Дочь угасала, мать цвела

Осень в том году выдалась в Заречье промозглая, злая. Дождь стучал в окна медпункта с самого утра, словно просился внутрь погреться. Сижу я, перебираю карточки, а на душе кошки скребут. И вроде тихо всё, никто не хворает серьезно, а тревога — как та мошкара перед грозой — вьется и вьется.


Тут дверь скрипнула. Тяжело так, натужно. На пороге Вера Столярова стоит.

Эх, Верочка… Бабе пятьдесят с хвостиком, а выглядит — краше в гроб кладут. Платок серый сбился, пальто на худых плечах висит, как на вешалке, а под глазами — тени такие черные, будто сажей мазали. И руки. Ох, эти руки. Красные, распухшие от ледяной воды, дрожат, теребят пуговицу на пальто.

— Семёновна, — шепчет, а голоса-то нет, один сип. — Дай мне капель каких. Сердце колотится, аж в горле стучит. И маме… маме корвалолу бы. Опять у неё приступ, всю ночь не спали.

Я на неё глянула поверх очков, и внутри всё похолодело. Не жилец она, думаю. Вот стоит передо мной человек, а жизни в нем — на донышке, как воды в пересохшем колодце.

— Садись, — говорю, а сама тонометр достаю. — Что ж ты себя так изводишь, сердешная? На тебе лица нет.

— Некогда мне, Семёновна, — она даже не села, к косяку привалилась. — Мама там одна. Вдруг воды захочет? Или давление скакнет? Я побегу. Ты только дай лекарство.

Сунула я ей пузырьки, она схватила их своими негнущимися пальцами — и за дверь. Только ветром холодным по ногам потянуло. Смотрю я в окно, как она по грязи, сгорбившись, бредет к своему дому, и думаю: «Господи, да за что ж ты ей такую долю-то отмерил?». Ведь не мать у неё там, а жернов на шее.

Зинаида Петровна статная была женщина, громкая. Всю жизнь в сельсовете просидела, командовать любила страсть как. А как на пенсию вышла, так и слегла.

«Ноги, — говорит, — не держат. Сердце, — кричит, — останавливается».

Десять лет лежит. Десять лет Вера вокруг неё вьюном вьется.

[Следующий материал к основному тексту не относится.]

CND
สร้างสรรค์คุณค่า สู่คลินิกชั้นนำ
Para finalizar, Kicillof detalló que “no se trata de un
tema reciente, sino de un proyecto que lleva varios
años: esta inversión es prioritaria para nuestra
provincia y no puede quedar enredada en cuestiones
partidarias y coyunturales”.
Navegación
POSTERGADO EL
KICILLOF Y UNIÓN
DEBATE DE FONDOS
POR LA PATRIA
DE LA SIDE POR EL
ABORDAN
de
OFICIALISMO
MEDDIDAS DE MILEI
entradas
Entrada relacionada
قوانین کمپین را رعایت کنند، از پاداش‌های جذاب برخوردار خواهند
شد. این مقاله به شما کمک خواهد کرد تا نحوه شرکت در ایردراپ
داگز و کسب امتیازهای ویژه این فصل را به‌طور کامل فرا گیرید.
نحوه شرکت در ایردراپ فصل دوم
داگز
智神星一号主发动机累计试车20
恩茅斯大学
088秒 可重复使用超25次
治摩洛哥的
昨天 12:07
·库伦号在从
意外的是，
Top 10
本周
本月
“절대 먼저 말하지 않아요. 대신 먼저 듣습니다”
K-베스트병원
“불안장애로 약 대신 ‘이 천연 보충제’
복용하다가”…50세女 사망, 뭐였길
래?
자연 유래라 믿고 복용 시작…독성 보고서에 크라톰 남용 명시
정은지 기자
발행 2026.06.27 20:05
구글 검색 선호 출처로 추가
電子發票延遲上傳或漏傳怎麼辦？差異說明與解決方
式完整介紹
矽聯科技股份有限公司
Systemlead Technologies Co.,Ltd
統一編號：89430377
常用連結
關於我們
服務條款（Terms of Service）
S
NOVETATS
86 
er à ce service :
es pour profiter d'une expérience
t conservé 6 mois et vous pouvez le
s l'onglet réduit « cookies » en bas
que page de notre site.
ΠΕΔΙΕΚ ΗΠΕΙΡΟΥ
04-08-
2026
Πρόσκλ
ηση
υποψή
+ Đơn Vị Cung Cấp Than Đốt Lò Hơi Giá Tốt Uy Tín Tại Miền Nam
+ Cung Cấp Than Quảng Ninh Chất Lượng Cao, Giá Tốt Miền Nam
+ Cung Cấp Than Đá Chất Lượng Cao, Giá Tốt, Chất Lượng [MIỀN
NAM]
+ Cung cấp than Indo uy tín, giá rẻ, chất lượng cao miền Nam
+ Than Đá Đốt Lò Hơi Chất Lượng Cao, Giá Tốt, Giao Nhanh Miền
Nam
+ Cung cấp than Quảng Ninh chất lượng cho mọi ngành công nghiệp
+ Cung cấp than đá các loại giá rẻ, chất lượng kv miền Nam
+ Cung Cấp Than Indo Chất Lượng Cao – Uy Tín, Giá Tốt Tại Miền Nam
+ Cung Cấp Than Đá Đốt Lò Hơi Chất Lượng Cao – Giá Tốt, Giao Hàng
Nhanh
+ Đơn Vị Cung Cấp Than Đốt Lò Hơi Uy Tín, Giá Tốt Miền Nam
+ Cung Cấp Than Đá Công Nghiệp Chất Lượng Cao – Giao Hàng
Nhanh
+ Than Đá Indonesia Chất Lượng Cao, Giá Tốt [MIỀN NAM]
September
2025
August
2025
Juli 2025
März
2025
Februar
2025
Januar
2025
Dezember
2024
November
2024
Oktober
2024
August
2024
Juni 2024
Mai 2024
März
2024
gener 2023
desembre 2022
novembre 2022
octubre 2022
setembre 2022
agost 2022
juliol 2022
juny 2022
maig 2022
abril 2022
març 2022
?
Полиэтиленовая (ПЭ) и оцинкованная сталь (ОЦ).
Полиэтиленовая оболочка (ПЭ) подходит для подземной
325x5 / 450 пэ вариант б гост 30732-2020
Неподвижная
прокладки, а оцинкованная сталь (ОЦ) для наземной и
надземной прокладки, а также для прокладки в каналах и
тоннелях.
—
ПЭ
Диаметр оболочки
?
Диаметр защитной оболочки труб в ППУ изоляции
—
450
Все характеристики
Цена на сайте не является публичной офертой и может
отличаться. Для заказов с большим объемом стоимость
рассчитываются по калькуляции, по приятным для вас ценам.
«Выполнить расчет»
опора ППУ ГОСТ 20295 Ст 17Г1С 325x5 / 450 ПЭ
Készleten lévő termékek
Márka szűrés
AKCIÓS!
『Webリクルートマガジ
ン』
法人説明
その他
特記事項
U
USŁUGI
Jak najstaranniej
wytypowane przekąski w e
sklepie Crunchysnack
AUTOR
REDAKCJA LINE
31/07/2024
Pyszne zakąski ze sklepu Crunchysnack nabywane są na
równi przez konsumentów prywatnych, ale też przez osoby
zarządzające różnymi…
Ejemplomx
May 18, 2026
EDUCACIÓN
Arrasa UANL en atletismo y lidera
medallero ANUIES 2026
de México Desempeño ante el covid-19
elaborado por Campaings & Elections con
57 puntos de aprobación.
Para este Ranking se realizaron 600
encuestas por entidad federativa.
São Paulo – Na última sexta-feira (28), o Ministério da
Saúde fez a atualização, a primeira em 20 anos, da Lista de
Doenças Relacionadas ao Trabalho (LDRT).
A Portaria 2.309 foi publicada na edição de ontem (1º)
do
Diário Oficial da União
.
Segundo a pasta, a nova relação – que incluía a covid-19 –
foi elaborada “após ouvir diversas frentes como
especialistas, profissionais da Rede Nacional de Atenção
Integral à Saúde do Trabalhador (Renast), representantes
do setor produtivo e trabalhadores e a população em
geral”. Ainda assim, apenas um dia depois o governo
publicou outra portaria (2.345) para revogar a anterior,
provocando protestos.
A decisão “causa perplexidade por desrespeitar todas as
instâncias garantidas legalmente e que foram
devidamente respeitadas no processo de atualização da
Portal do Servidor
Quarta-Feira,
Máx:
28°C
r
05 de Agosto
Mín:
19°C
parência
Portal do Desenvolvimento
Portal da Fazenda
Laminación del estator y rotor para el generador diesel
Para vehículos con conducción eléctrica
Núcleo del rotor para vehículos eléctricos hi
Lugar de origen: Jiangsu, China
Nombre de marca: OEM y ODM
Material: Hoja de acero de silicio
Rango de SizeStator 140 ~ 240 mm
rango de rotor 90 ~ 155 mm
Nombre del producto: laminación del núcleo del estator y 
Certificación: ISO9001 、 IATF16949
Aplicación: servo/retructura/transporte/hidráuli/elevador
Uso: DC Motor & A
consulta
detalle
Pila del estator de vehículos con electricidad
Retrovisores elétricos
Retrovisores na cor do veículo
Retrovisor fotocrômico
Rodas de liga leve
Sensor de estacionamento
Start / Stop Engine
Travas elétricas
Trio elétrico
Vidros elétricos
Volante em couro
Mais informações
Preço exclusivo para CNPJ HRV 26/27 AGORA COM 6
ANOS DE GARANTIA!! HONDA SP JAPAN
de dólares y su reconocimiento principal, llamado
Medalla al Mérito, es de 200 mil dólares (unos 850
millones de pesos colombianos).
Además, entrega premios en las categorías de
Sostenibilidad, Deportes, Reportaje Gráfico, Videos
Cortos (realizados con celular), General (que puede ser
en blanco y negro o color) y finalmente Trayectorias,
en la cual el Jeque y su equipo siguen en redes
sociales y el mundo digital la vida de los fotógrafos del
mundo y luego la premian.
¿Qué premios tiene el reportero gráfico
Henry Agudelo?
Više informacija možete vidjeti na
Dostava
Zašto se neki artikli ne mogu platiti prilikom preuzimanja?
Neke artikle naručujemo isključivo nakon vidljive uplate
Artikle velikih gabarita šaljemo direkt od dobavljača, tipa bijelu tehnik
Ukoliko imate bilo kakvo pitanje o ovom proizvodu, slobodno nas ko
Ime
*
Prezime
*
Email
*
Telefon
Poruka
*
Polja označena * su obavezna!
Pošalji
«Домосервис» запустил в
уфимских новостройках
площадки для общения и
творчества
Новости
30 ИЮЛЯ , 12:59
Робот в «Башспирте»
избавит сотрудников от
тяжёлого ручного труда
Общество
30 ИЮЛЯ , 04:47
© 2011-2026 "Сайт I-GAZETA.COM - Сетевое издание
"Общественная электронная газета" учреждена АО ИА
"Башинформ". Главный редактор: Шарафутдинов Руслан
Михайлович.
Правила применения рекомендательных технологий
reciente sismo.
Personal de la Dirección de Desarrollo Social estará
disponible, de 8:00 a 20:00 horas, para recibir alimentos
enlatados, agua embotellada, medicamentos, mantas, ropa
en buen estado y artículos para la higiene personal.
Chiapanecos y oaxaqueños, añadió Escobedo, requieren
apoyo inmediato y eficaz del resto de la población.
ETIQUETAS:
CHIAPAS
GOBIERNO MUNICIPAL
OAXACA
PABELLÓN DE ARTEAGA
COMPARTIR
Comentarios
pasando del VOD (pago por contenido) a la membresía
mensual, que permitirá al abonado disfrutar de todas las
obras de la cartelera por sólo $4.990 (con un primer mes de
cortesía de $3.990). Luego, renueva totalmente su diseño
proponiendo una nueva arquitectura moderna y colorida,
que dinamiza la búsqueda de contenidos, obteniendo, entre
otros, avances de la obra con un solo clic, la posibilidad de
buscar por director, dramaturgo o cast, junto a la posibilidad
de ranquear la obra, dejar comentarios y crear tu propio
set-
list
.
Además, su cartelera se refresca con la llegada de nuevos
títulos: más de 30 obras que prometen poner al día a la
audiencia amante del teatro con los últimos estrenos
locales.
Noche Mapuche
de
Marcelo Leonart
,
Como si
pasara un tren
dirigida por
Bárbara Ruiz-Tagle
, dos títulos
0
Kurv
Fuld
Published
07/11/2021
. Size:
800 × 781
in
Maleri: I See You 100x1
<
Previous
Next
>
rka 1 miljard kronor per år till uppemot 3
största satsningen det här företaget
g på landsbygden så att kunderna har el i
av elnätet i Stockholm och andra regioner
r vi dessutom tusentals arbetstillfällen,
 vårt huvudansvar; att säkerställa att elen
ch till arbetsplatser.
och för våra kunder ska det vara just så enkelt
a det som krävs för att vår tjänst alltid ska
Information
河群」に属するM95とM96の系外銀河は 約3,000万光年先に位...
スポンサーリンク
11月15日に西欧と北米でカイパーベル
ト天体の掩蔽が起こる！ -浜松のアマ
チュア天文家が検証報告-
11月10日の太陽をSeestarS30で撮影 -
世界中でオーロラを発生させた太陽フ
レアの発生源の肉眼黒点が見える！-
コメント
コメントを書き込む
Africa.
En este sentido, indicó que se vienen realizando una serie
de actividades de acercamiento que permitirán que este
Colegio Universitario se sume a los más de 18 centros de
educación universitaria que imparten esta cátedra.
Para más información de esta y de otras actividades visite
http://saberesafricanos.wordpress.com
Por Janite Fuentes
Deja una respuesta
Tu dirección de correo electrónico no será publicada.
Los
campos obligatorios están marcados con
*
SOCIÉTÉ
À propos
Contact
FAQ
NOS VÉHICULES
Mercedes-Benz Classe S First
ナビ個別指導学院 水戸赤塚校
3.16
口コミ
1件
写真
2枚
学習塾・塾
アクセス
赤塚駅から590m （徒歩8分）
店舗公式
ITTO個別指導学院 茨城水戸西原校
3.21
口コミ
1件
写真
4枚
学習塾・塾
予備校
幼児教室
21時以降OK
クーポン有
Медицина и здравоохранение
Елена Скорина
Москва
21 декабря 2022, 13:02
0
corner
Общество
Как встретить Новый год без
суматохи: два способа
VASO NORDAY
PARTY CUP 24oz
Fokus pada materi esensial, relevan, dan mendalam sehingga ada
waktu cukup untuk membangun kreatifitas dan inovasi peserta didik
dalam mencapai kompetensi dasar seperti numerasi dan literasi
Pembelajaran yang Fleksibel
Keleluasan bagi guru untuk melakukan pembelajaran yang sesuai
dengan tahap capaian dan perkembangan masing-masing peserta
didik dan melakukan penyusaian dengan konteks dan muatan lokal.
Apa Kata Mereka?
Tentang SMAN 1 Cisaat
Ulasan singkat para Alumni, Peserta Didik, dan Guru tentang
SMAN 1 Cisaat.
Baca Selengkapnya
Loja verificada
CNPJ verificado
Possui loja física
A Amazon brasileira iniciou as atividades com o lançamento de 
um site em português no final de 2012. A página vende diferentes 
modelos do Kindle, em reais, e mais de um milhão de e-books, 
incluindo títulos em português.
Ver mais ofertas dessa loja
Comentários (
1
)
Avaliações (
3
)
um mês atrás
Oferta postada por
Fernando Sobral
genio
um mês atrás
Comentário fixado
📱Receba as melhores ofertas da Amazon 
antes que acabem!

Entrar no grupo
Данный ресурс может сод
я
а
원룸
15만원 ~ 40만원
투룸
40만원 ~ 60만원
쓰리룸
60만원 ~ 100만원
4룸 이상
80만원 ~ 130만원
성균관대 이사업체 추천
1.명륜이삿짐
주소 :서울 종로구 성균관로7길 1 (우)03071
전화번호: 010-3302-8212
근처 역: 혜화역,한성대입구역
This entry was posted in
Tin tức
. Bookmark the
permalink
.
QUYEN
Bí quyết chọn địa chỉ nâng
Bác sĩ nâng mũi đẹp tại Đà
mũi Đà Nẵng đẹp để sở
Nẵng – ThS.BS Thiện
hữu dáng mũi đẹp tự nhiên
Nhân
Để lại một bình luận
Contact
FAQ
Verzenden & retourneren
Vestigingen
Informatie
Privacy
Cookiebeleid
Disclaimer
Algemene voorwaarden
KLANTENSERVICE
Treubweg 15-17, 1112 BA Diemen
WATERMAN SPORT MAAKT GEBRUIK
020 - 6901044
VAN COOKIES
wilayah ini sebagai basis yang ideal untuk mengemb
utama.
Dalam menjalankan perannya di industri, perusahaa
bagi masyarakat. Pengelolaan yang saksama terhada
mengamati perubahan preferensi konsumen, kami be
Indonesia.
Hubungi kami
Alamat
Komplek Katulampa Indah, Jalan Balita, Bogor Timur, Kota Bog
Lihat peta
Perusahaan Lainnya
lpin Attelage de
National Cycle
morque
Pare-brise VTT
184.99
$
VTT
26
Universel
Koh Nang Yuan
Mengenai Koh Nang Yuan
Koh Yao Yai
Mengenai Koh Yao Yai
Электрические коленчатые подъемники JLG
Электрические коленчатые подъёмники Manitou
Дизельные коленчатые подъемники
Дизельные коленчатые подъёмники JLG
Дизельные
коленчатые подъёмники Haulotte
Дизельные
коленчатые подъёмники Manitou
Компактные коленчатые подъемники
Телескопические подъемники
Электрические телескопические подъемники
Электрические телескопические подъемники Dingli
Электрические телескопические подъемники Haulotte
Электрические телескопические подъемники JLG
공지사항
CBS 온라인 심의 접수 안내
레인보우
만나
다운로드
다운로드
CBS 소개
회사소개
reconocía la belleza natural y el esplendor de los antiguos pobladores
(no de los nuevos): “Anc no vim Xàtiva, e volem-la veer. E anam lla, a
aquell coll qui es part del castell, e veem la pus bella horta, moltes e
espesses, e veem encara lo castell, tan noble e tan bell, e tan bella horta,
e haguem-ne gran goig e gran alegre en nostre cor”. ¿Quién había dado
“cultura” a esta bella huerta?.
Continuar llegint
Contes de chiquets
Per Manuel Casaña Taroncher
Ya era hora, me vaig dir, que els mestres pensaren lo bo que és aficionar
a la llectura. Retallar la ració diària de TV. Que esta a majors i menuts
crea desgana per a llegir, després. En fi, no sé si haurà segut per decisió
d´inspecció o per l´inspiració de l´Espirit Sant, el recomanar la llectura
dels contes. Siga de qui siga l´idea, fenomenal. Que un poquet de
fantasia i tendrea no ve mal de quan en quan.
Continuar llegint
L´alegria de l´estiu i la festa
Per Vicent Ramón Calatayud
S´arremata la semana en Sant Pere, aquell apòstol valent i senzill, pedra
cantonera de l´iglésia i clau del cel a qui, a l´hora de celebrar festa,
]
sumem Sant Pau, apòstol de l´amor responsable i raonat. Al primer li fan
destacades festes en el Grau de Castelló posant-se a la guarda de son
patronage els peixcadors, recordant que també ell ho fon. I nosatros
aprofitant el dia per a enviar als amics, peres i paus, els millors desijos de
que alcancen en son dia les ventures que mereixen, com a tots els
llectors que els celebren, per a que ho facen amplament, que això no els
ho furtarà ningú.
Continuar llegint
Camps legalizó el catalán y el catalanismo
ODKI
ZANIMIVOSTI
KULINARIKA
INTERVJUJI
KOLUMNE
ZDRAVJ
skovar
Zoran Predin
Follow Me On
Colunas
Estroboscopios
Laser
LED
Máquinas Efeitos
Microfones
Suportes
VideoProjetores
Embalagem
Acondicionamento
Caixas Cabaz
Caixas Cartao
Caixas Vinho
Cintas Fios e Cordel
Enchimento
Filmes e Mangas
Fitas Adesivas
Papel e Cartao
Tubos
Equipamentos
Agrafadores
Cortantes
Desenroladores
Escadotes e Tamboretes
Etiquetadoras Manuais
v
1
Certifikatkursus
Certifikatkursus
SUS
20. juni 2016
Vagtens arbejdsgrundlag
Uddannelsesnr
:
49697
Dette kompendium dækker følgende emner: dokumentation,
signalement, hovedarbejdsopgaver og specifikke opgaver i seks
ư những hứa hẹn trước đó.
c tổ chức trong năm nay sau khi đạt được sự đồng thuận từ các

На следующий день не выдержала я, оделась и пошла к ним. Якобы проведать. Захожу в избу — чистота стерильная, половики хрустят, и запах… Запах не болезни, нет. Пахнет пирогами и тушеной капустой.

Зинаида на кровати возвышается, как царица на троне. Подушек под спиной — гора. Лицо розовое, гладкое, ни морщинки лишней, глаза блестят, зоркие, цепкие.

— А, Семёновна, — басит она. — Пришла всё-таки? А то от этой неумехи, — кивает она в сторону кухни, — не дождешься помощи. Я ей говорю: «Верка, у меня в груди печет», а она мне: «Мама, я сейчас корову додою». Корову ей жальче, чем мать родную!

А Верка в это время ведро с водой тащит. Тяжелое, эмалированное. Ноги у неё подкашиваются, спина колесом. Ставит ведро, встает на колени и начинает полы тереть. Молча. Только слышно, как дыхание со свистом вырывается.

— Зинаида, — говорю я строго. — Ты бы хоть дочь пожалела. Она же у тебя прозрачная стала.

— Пожалеть? — Зинаида аж на подушках привстала. — А меня кто пожалеет? Я её вырастила, ночей не спала, а теперь что? Стакан воды выпросить не могу? Это мой крест, Семёновна, болезнь эта проклятая. А она — дочь, это её долг.

Смотрю я на Зинаиду и вижу: здоровья в ней — на троих мужиков хватит. А болезнь её называется «любовь к себе безмерная». Сосет она жизнь из Верки, как паук из мухи. И ведь верит сама, что больна! Так верит, что и другие верят.

А Вера голову не поднимает, только тряпкой по половицам возит. Шорк-шорк. Шорк-шорк. Звук этот до сих пор у меня в ушах стоит. Звук безысходности.

Прошел месяц. Зима уже на пороге стояла, первый снег летел, колючий, злой.

Сижу я вечером, чай пью с сушками, и вдруг — стук в окно. Да такой, что стекло задребезжало.

Открываю — стоит парнишка соседский, Петька. Глаза по пятаку.

— Семёновна! Бегите! Тетя Вера упала! Прямо у колодца! Не встает!

Как я бежала — не помню. Старые ноги сами несли. Прибегаю. Вера лежит прямо на мерзлой земле, ведра рядом валяются, вода разлилась, ледком уже берется. Лицо белое, как тот снег, губы синие.